Dear Ulla Marianne Mattfolk,
Thank you for reading my essay and for your gracious comments.
Discovering Schrödinger's "What is life?" (circa 1965) was a great excitement for me. I put Schrödinger at the top of the genius stack. His 'aperiodic' crystal was genius at the time. He knew maximum order was required, but not the total order of the crystal. His was the intuition, and he spurred all of the DNA pioneers, many of whom credited his 'What is life?' for their entry into the field of molecular biology.
But you say, "we often assume the ideal to be a periodic symmetric structure, so symmetry is 'fault' or 'error'."
My opinion is that all real symmetries we apply to physics today are approximate. I discuss this in comments around this contest, so do not repeat it here. For physicists, symmetry is 'easy', as it has a group representation, so if we can find elements that seem to be groupable, we can apply matrix math. And it works, even when the symmetry is broken. This is probably because the group elements can be transformed into each other, but require something other than the pure symmetry that the math relies on.
You say 'information is distortion'. Yes, when energy exceeds a system threshold it 'distorts' the system, causing a transition to a different state; the structure is 'in'-formed, and information is 'recorded'. However it is not useful information unless a code-book or context is available to interpret it. As you say "information is about something." How could information travel through space, not knowing what ultimate system will be 'in'-formed? Energy travels through space, and sometimes leaves a meaningful record.
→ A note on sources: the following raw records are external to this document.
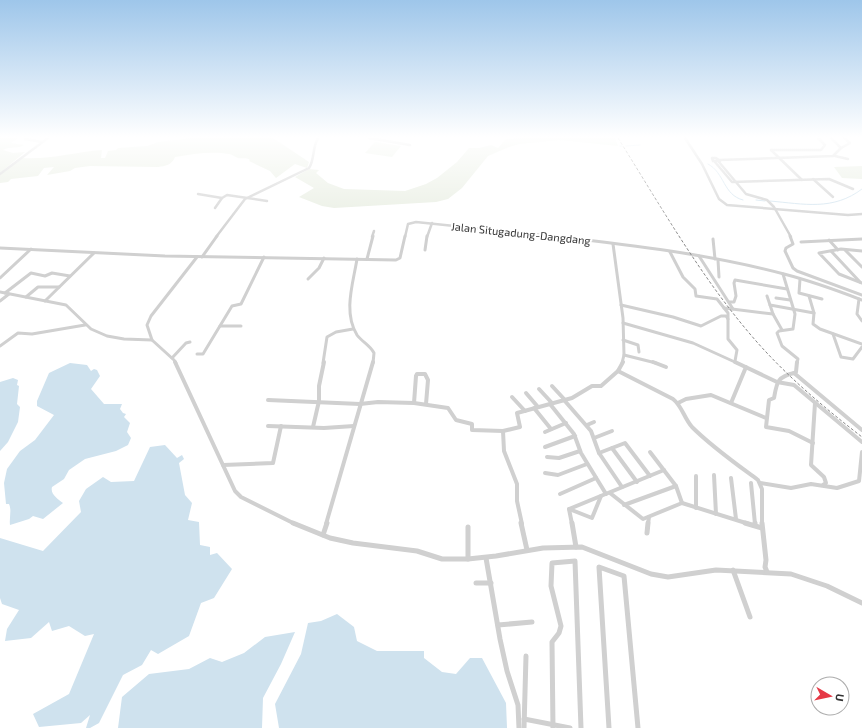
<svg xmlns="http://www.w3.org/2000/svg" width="862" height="728" font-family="'Exo 2',sans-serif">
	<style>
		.green { fill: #e6ecdf }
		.water { fill: #cfe2ee }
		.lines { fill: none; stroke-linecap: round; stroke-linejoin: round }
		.stream { stroke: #cfe2ee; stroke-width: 1 }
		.street-far3 { stroke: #d0d0d0; stroke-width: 2.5 }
		.street-far2 { stroke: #d0d0d0; stroke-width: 3 }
		.street-far1 { stroke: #d0d0d0; stroke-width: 4 }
		.street { stroke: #d0d0d0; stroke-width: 5 }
		.rail { stroke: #888; stroke-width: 1; stroke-dasharray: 3 2; stroke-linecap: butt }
		.labels { text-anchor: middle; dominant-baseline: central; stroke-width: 4; stroke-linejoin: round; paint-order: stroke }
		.street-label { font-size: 11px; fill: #333; stroke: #fff }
	</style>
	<rect width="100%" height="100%" fill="#fff"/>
	<g class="green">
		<path d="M0 138H18L11 143 24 145C18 149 10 146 3 150L13 153 25 152 0 173Z"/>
		<path d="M192 138H273L309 162 307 168 295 164 276 178 270 171 249 161 250 160C246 157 242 159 238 158 235 157 232 154 229 154 212 151 192 154 175 157 172 165 165 166 158 167L90 166 75 168 70 171 47 175 54 167 44 168 38 176 11 179 8 182 0 183V174L22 158C49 160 75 152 102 150L101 158H105L108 151 116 150 118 148 147 146 159 142Z"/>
		<path d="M524 138H615L618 146 560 140 519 144 509 147 488 156 462 188 448 199 436 202 334 208 322 206 299 197 314 188 295 177 309 169 319 170 316 173 328 183 344 189 405 191 426 184 437 178 457 162 469 148H479L491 145 498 148 506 139Z"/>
		<path d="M375 142 401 146 392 157 365 153Z"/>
		<path d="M862 166V179L842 178 834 167Z"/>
	</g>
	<g class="water">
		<path d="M70 363 87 365 91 371 94 369 97 370 100 376 91 389 104 404H122L120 409 123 413 126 414 124 417 130 423 127 432 131 438 128 445 116 451 85 459 69 470 64 479 52 487C50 494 58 499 63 503L43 519 33 516 29 519 10 525C9 518 12 510 9 504H6L4 483 7 469 20 451 35 440 54 415 37 406V401L49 373Z"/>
		<path d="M13 378 18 380 17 385 19 386 17 404 20 407 18 422 8 442 0 451V382Z"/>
		<path d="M165 445 177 458 182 455 184 459 179 463 185 495 192 503 188 520 199 522 200 545 210 547V555L217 553 232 569 214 598 201 603 189 636 158 654 151 650 142 665 123 675 99 723 90 728H86L90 715 81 723 39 727 33 714 69 694 94 634 85 636 69 626 52 631 49 622 31 638 5 641 7 629 19 610 2 604 0 598V538L43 551 81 512 79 501 86 489 103 477 111 482 134 481 150 447Z"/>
		<path d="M337 614 354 627 357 641 377 651H424V658L442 672 456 674 470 658H482L506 703 507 728H279L275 704 301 654 308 623 321 621Z"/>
		<path d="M295 632 281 664 263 698 262 728H118L122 697 149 674 189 669 210 658 222 662 244 653 265 637Z"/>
	</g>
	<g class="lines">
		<g class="stream">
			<path d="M620 146H622"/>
			<path d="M626 146 640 145"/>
			<path d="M708 164C725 173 723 195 743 200"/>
			<path d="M756 200 765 201"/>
			<path d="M770 201C804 204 833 211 862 189"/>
		</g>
		<g class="street-far3">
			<path d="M369 138 410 145"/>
			<path d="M685 138 702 164 719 199 727 205 848 215 862 214"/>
			<path d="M25 139 42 142"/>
			<path d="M841 148 850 143 844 138"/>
			<path d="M771 150H821L825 145 818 138"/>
			<path d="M771 150 802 180"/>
			<path d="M835 156 848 159"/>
			<path d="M712 158H716L720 161H713Z"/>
			<path d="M719 160 833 156 841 148 831 138"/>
			<path d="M715 162 732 182 829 179 853 189"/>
			<path d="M719 162 746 194 767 200 774 207 791 237"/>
			<path d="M0 174 48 138"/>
			<path d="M813 179 833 197"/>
			<path d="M198 194 222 198"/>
			<path d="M215 208 222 198 227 195 267 201"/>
			<path d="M216 237 245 199 309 168C315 159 312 148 318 138"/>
			<path d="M372 237 374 231"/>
			<path d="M405 237 408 224 416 222 561 237"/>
			<path d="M427 237 432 223"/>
		</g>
		<g class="street-far2">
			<path d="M552 236C630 245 709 254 784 274 811 281 836 290 862 300"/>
			<path d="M790 236 793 244 786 248 785 251 793 268 797 271 862 295"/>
			<path d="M713 239 715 259"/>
			<path d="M829 240 838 250"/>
			<path d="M801 242 862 239"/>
			<path d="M613 244 623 318 624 355 622 363"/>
			<path d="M0 248 165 256 396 260 400 258 405 236"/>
			<path d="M425 250 427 236"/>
			<path d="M845 250 862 267"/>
			<path d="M831 251 860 282"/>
			<path d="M862 251 841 249 819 253 839 274 862 283"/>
			<path d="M670 252 683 277 695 289 696 296 717 299 728 313V339L737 350 735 361"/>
			<path d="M699 256 733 309"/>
			<path d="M202 257 217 236"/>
			<path d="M357 259C353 284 343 312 357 335 362 342 370 345 374 353L373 363"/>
			<path d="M367 259 373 236"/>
			<path d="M718 260 719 277"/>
			<path d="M783 274 795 314 793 329 779 331 777 333 782 346 798 359 797 363"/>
			<path d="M0 278 31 249"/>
			<path d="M308 279 319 268 324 258"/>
			<path d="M800 279 799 293 822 299"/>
			<path d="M0 292 66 305 91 329 107 336 124 339 152 340"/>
			<path d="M5 293 31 273 45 276 52 273 70 276"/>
			<path d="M809 296 814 313 813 324 820 329 862 344"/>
			<path d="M26 297 38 287H59"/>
			<path d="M776 298 790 300"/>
			<path d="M859 299 857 314 862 321"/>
			<path d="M0 301 9 294"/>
			<path d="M45 301 94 253"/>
			<path d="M729 302H734L736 296 734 283 735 280 787 289"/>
			<path d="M621 305 673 317 701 326 721 316H726L728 319"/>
			<path d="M770 305 814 313"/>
			<path d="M724 308 773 314 767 296"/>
			<path d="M773 314 782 330"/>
			<path d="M623 323 693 343 737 363"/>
			<path d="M220 326H241"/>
			<path d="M833 334 841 357 853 359 862 347"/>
			<path d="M623 340 638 345 639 352"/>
			<path d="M0 346 18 333 32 334 85 325"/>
			<path d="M197 354H203L232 306 241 304 264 257"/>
			<path d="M624 355 656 363"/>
			<path d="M172 358 186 343 190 342"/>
			<path d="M176 363 174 360 152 340 147 325 151 316 197 257"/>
			<path d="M323 363 327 337 336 332 353 329"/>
		</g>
		<g class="street-far1">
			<path d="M175 362 235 491 241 497 295 524"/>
			<path d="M653 362 666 367"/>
			<path d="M735 362 777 382 794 385 862 442"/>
			<path d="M797 362 796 372 794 373 862 430"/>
			<path d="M618 371 673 399C682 406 684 418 692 427 712 447 735 463 758 480L762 489V524"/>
			<path d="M794 373C777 377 777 382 774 398L769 400 766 427 789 431 813 443"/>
			<path d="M552 386 565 400"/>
			<path d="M539 389 552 403"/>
			<path d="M526 393 538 407"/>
			<path d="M512 397 525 411"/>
			<path d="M268 400 360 404 378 402 414 403 448 408 456 420 472 424V430L503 431 520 427 517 413 572 398 592 386H601L618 371 623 362"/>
			<path d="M564 400 591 431 599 453 622 487"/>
			<path d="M414 403 416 376 417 374H425L428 380 426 404"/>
			<path d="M678 403 686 399 711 395 766 418"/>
			<path d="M731 403 746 367"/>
			<path d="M815 403 811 465 824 477 826 483 823 485"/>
			<path d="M550 404 574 434 581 453 606 494"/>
			<path d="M534 408 551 429"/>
			<path d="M587 425 594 422"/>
			<path d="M268 426 324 428 354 426"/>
			<path d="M313 427 319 401V386L324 362"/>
			<path d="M503 431 504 451 517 484V501L522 524"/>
			<path d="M545 432 566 423"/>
			<path d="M594 438 612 431"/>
			<path d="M545 447 575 436"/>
			<path d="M612 448 637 482"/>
			<path d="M650 452 676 486 682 503"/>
			<path d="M599 453 625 443 650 476"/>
			<path d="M547 457 559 458 580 451"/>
			<path d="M223 465 273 463 281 426"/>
			<path d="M545 473 558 475 587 464"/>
			<path d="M714 475 716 514"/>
			<path d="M696 476V508"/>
			<path d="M731 478 736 519"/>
			<path d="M751 483 755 524"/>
			<path d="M760 483 791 488 811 484 837 488 859 481 862 452"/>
			<path d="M610 493 643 519 682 503 749 524"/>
			<path d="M560 494 596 478"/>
			<path d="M624 505 676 486"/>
			<path d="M569 509 592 518 601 496"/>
			<path d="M326 524 373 362"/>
			<path d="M572 524 569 509 664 470"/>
			<path d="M648 524 649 517"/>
		</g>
		<g class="street">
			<path d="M293 523 330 538 353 543 417 551 442 559H468L496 556 543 548 582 547 651 574 668 577 716 570 791 574 827 586 862 603"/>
			<path d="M521 523 527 550"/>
			<path d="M572 523 576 547"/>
			<path d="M745 523 762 528"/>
			<path d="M755 523V525"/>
			<path d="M762 523 766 560 765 567 767 572"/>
			<path d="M468 527V559"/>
			<path d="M647 533 648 523"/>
			<path d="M323 535 327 523"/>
			<path d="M486 558 500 639 507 671 518 705 519 728"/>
			<path d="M733 570 750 617"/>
			<path d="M476 583H491"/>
			<path d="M498 625 532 622"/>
			<path d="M524 719 570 728"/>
			<path d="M524 728 526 656"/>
			<path d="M553 728 552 642 559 633 561 626 551 586 552 563 575 561 581 728"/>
			<path d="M609 728 599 567 624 576 638 728"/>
		</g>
		<path class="rail" d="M618 138C660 205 699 274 750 334 783 373 822 406 862 437"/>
	</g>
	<linearGradient id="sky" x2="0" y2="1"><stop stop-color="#9ec6ea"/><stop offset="0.57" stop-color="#fff"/><stop offset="1" stop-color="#fff" stop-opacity="0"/></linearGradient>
	<rect width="862" height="240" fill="url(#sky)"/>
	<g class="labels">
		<g class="street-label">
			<text transform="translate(521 233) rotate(6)">Jalan Situgadung-Dangdang</text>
		</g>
	</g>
	<g transform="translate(830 696) rotate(99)"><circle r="19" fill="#ffffff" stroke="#adadad"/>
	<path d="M0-3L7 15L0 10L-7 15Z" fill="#e63946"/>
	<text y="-6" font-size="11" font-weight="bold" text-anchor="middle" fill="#333333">U</text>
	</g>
</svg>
And yes, "unlearning is hard." [See my essay.]
In your essay you say "Logic longs for unified picture, but logic may fool us." In my schema, consciousness is awareness plus volition, while intelligence is consciousness plus logic [where logic is structural.] Logic is piecemeal, local, and based on hardware: silicon logic gates, protein/DNA/RNA, axons and synaptic gaps, etc. I believe it is consciousness, above and beyond logic that longs for a unified picture, i.e., wants all of the logical pieces to fit together without contradicting each other.
If consciousness arises separately with each life form, it must be 'easy', that is simple - easy to achieve, because life forms are almost without limit. But all such 'simple' models have failed. This (and experience) tells me that consciousness is inherent in the universe and must have a field character. Many of my essays, particularly my last one, address this point: The Nature of Mind
Your bio addresses the real miracle (that supports a consciousness field): Self-healing.
Thank you for reading my essay and commenting. These comments are very valuable. In my entire essay I had only one equation that I questioned: the eqn (13) term containing (c-v)/lambda. I wondered if anyone would comment on it - you did. Yes, possibly the lambda should be red shifted. It changes nothing significant about the essay, but perfection is better than the alternative.